There are multiple posts [1] [2] [3] that are related to this topic, but all of them were in the context of apps but this is not.
I am attempting to allow a .well-known URL without SSOWat. This is a custom URL that is created on the root domain ( read : out of the scope of YunoHost ).
I tried putting the URL in permissions.core_skipped.uris both as a regex and as URL ( which is not what I want though ). I put it both in /etc/ssowat/conf.json.persistent as well as /etc/ssowat/conf.json. None of that worked.
Then I thought it could be a problem with my regex ( even though a hard-coded URL did not work either ) so I tried to retrieve the .well-known/autoconfig/mail/config-v1.1.xml path. That took me to the SSOWat page too.
But I know that .well-known/acme-challenge works because TLS certificates can be issued and renewed on the domain.
Is this something I am doing wrong in the configuration? How can I skip one URL path / regex from the SSOWat configuration?
PS : This is not a problem with the file path or the nginx configuration because it works fine if I disable the access_by_lua_file /usr/share/ssowat/access.lua.
after digging through the code of SSOWat, I realized I was being confused because the permissions manager was reworked in YunoHost 4.1. There were multiple references to using skipped_urls and unprotected_urls on this forum which led me rogue.
The other realization that I got while browsing through the code was that the permissions manager could take arbitrary names and was not limited to the apps installed on YunoHost ( which had initially misled me to using core_skipped which actually broke the core system ).
For future readers, you need to add an arbitrary permission in /etc/ssowat/conf.json.persistent as follows :
"permissions" : {
"arbitrary_permission_name" : { // can be anything
"auth_header" : false, // optional; what is the point anyway?

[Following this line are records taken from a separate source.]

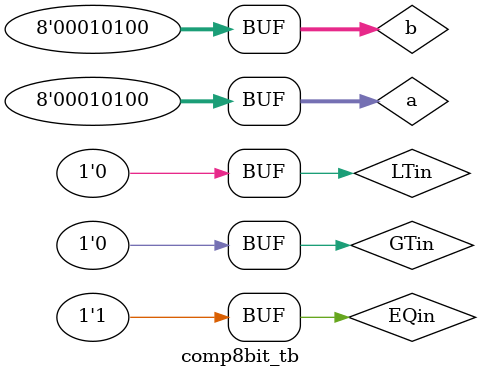
<source format=v>
`timescale 1ns / 1ps


module HW3_Q4_comp4bit(
    input [3:0]a, 
    input [3:0]b,
    input EQin,
    input GTin,
    input LTin,
    output reg EQout,
    output reg GTout,
    output reg LTout
    );

always @(a,b,EQin,GTin,LTin)begin
    if(a > b)begin
        GTout <= 1;
        EQout <= 0;
        LTout <= 0;
    end
    else if (a == b) begin
        if(EQin) begin
            GTout <= 0;
            EQout <= 1;
            LTout <= 0;
        end
        else if(GTin) begin
            GTout <= 1;
            EQout <= 0;
            LTout <= 0;
        end
        else if(LTin)begin
            GTout <= 0;
            EQout <= 0;
            LTout <= 1;
        end
    else begin
        EQout <= 1;
        GTout <= 0;
        LTout <= 0;
    end
    
    end
    else if(a < b)begin
        GTout <= 0;
        EQout <= 0;
        LTout <= 1;
    end
        end
endmodule

module HW3_Q4_comp4bit_tb();
reg [3:0]a = 0, b = 0;
reg EQin = 0, GTin = 0, LTin = 0;
wire EQout, GTout, LTout;
HW3_Q4_comp4bit dut2(a,b,EQin,GTin,LTin,EQout,GTout,LTout);


initial begin
    a = 5;
    b = 3;
    #10
    a = 12;
    b = 12;
    #10
    a = 11;
    b = 14;
    #10
    a = 7;
    b = 7;
    GTin = 1;
    #10
    a = 7;
    b = 7;
    GTin = 0;
    LTin = 1;
    #10
    a = 7;
    b = 7;
    LTin = 0;
    EQin = 1;
    #10;
    
end

endmodule

module comp8bit(
input [7:0]a, 
input [7:0]b,
input EQin,
input GTin,
input LTin,
output reg EQout,
output reg GTout,
output reg LTout
);

always @(a,b,EQin,GTin,LTin)begin
    if(a > b)begin
        GTout <= 1;
        EQout <= 0;
        LTout <= 0;       
    end
    else if (a == b) begin
        if(EQin) begin
            GTout <= 0;
            EQout <= 1;
            LTout <= 0;
        end
        else if(GTin) begin
            GTout <= 1;
            EQout <= 0;
            LTout <= 0;
        end
        else if(LTin)begin
            GTout <= 0;
            EQout <= 0;
            LTout <= 1;
        end
    else begin
        EQout <= 1;
        GTout <= 0;
        LTout <= 0;
    end
    
    end
    else if(a < b)begin
        GTout <= 0;
        EQout <= 0;
        LTout <= 1;
    end
        end

endmodule

module comp8bit_tb();
reg [7:0]a = 0, b = 0;
reg EQin = 0, GTin = 0, LTin = 0;
wire EQout, GTout, LTout;
comp8bit dut3(a,b,EQin,GTin,LTin,EQout,GTout,LTout);
initial begin
    a = 5;
    b = 3;
    #10
    a = 12;
    b = 12;
    #10
    a = 11;
    b = 14;
    #10
    a = 7;
    b = 7;
    GTin = 1;
    #10
    a = 7;
    b = 7;
    GTin = 0;
    LTin = 1;
    #10
    a = 7;
    b = 7;
    LTin = 0;
    EQin = 1;
    #10
    EQin = 0;
    a = 25;
    b = 20;
    #10
    a = 30;
    b = 30;
    #10
    a = 22;
    b = 32;
    #10
    a = 20;
    b = 20;
    GTin = 1;
    #10
    a = 20;
    b = 20;
    GTin = 0;
    LTin = 1;
    #10
    a = 20;
    b = 20;
    LTin = 0;
    EQin = 1;
    #10;    
end
    
endmodule
</source>
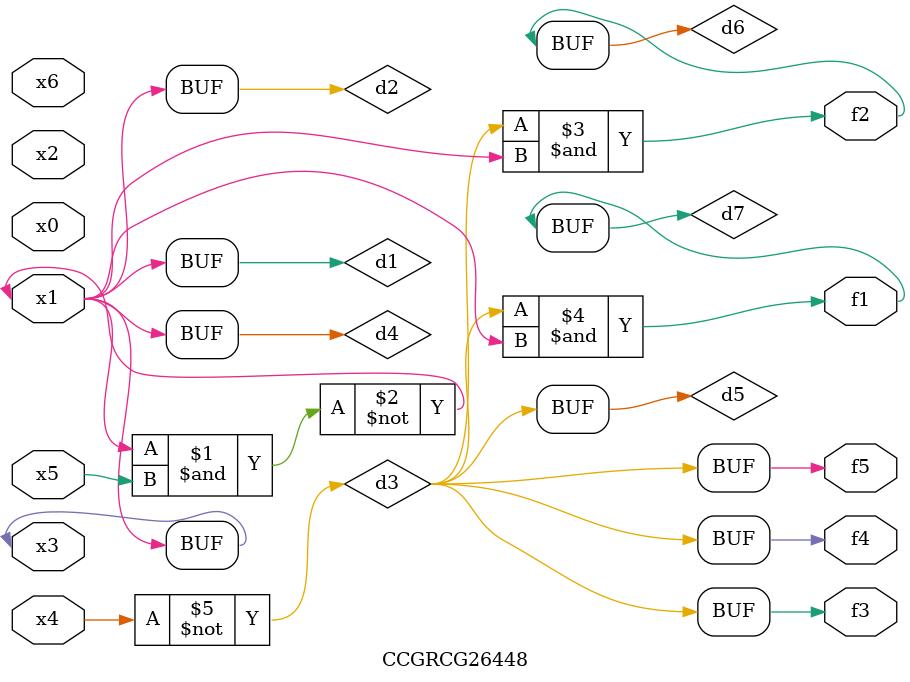
<source format=v>
module CCGRCG26448(
	input x0, x1, x2, x3, x4, x5, x6,
	output f1, f2, f3, f4, f5
);

	wire d1, d2, d3, d4, d5, d6, d7;

	buf (d1, x1, x3);
	nand (d2, x1, x5);
	not (d3, x4);
	buf (d4, d1, d2);
	buf (d5, d3);
	and (d6, d3, d4);
	and (d7, d3, d4);
	assign f1 = d7;
	assign f2 = d6;
	assign f3 = d5;
	assign f4 = d5;
	assign f5 = d5;
endmodule

</source>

"public" : true, // required to skip the URIs being SSO'd
"show_tile" : false, // optional; to skip showing a tile on the user portal
"uris" : [ // required; the most important block
"sub-domain.domain.tld/path/to/resource",
"re:^[^/]*/%.well%-known/regex/too" // can take lua or PCRE regexes too
]
}
}
Disclaimer : I had sent a response to this post via email, but it was not delivered. Apparently, there are multiple problems including this one [1] with the Discourse instance hosting this forum.
The response I sent is below :
For redirects, you could use the redirected_urls block. You do not have to go through the pain of setting up the permissions block which can be complicated if you are not technically savvy / understand what the nested blocks / keys inside the permissions block does.